This work investigates whether relaxed locally decodable codes (RLDCs) with small soundness error can be transformed into standard locally decodable codes (LDCs), moving beyond prior reliance on linear codes. It establishes, for the first time in the general (non-linear) setting, that any non-adaptive, low-query-complexity q-query RLDC can be converted into a q-query LDC with comparable parameters. The transformation framework is further extended to relaxed locally correctable codes (RLCCs) and probabilistically checkable proofs of proximity (PCPPs), yielding stronger complexity lower bounds for these models. These results significantly advance the understanding of the fundamental limits of local decoding and correction capabilities.
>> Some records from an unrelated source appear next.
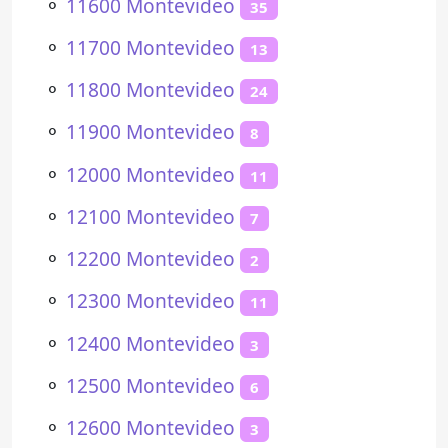
⚬
11600 Montevideo
35
⚬
11700 Montevideo
13
⚬
11800 Montevideo
24
⚬
11900 Montevideo
8
⚬
12000 Montevideo
11
⚬
12100 Montevideo
7
⚬
12200 Montevideo
2
⚬
12300 Montevideo
11
⚬
12400 Montevideo
3
⚬
12500 Montevideo
6
⚬
12600 Montevideo
3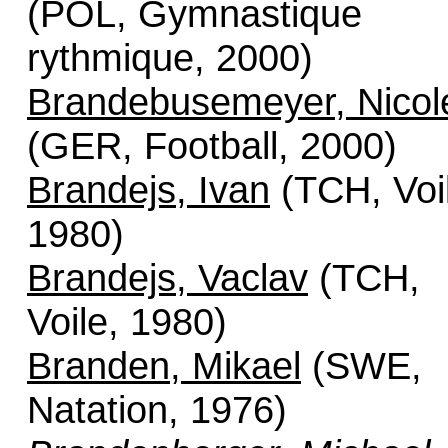
(POL, Gymnastique
rythmique, 2000)
Brandebusemeyer, Nicol
(GER, Football, 2000)
Brandejs, Ivan
(TCH, Voi
1980)
Brandejs, Vaclav
(TCH,
Voile, 1980)
Branden, Mikael
(SWE,
Natation, 1976)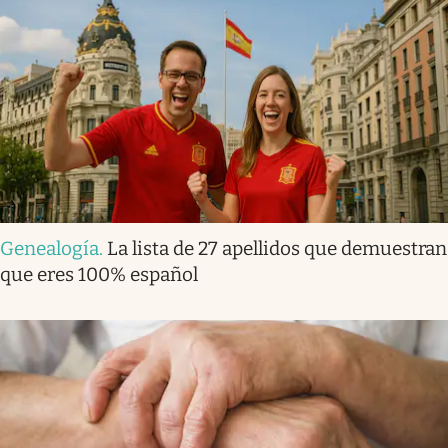
Genealogía
.
La lista de 27 apellidos que demuestran
que eres 100% español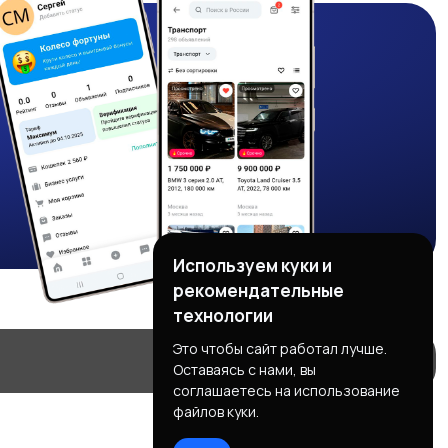
Используем куки и
рекомендательные
технологии
Это чтобы сайт работал лучше.
Оставаясь с нами, вы
соглашаетесь на использование
файлов куки.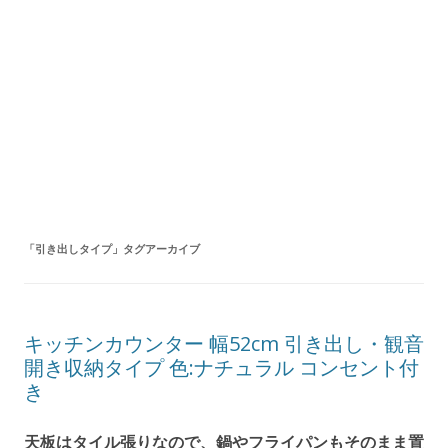
「
引き出しタイプ
」タグアーカイブ
キッチンカウンター 幅52cm 引き出し・観音
開き収納タイプ 色:ナチュラル コンセント付
き
天板はタイル張りなので、鍋やフライパンもそのまま置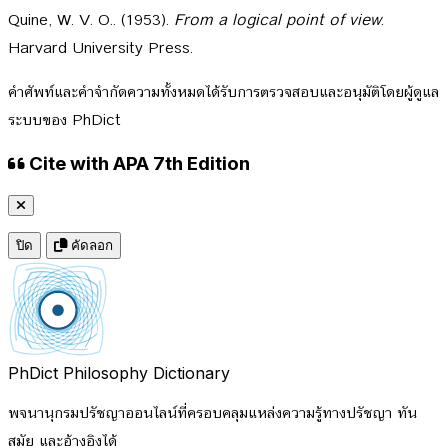
Quine, W. V. O.. (1953).
From a logical point of view
.
Harvard University Press.
คำศัพท์และคำจำกัดความทั้งหมดได้รับการตรวจสอบและอนุมัติโดยผู้ดูแล
ระบบของ PhDict
Cite with APA 7th Edition
ปิด
คัดลอก
PhDict
Philosophy Dictionary
พจนานุกรมปรัชญาออนไลน์ที่ครอบคลุมแหล่งความรู้ทางปรัชญา ทัน
สมัย และอ้างอิงได้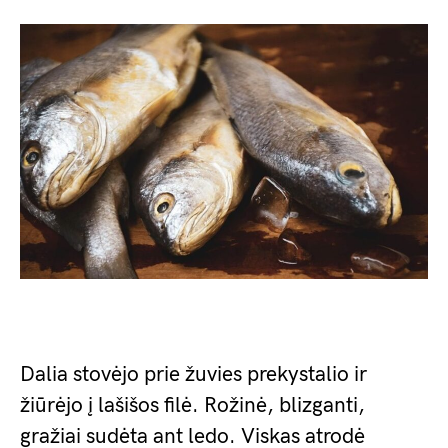
Dalia stovėjo prie žuvies prekystalio ir
žiūrėjo į lašišos filė. Rožinė, blizganti,
gražiai sudėta ant ledo. Viskas atrodė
Locally decodable codes (LDCs) are error correction codes that allow recovery of any single message symbol by probing only a small number of positions from the (possibly corrupted) codeword. Relaxed locally decodable codes (RLDCs) further allow the decoder to output a special failure symbol $\bot$ on a corrupted codeword. While known constructions of RLDCs achieve much better parameters than standard LDCs, it is intriguing to understand the relationship between LDCs and RLDCs. Separation results (i.e., the existence of $q$-query RLDCs that are not $q$-query LDCs) are known for $q=3$ (Gur, Minzer, Weissenberg, and Zheng, arXiv:2512.12960, 2025) and $q \geq 15$ (Grigorescu, Kumar, Manohar, and Mon, arXiv:2511.02633, 2025), while any $2$-query RLDC also gives a $2$-query LDC (Block, Blocki, Cheng, Grigorescu, Li, Zheng, and Zhu, CCC 2023). In this work, we generalize and strengthen the main result in Grigorescu, Kumar, Manohar, and Mon (arXiv:2511.02633, 2025), by removing the requirement of linear codes. Specifically, we show that any $q$-query RLDC with soundness error below some threshold $s(q)$ also yields a $q$-query LDC with comparable parameters. This holds even if the RLDC has imperfect completeness but with a non-adaptive decoder. Our results also extend to the setting of locally correctable codes (LCCs) and relaxed locally correctable codes (RLCCs). Using our results, we further derive improved lower bounds for arbitrary RLDCs and RLCCs, as well as probabilistically checkable proofs of proximity (PCPPs).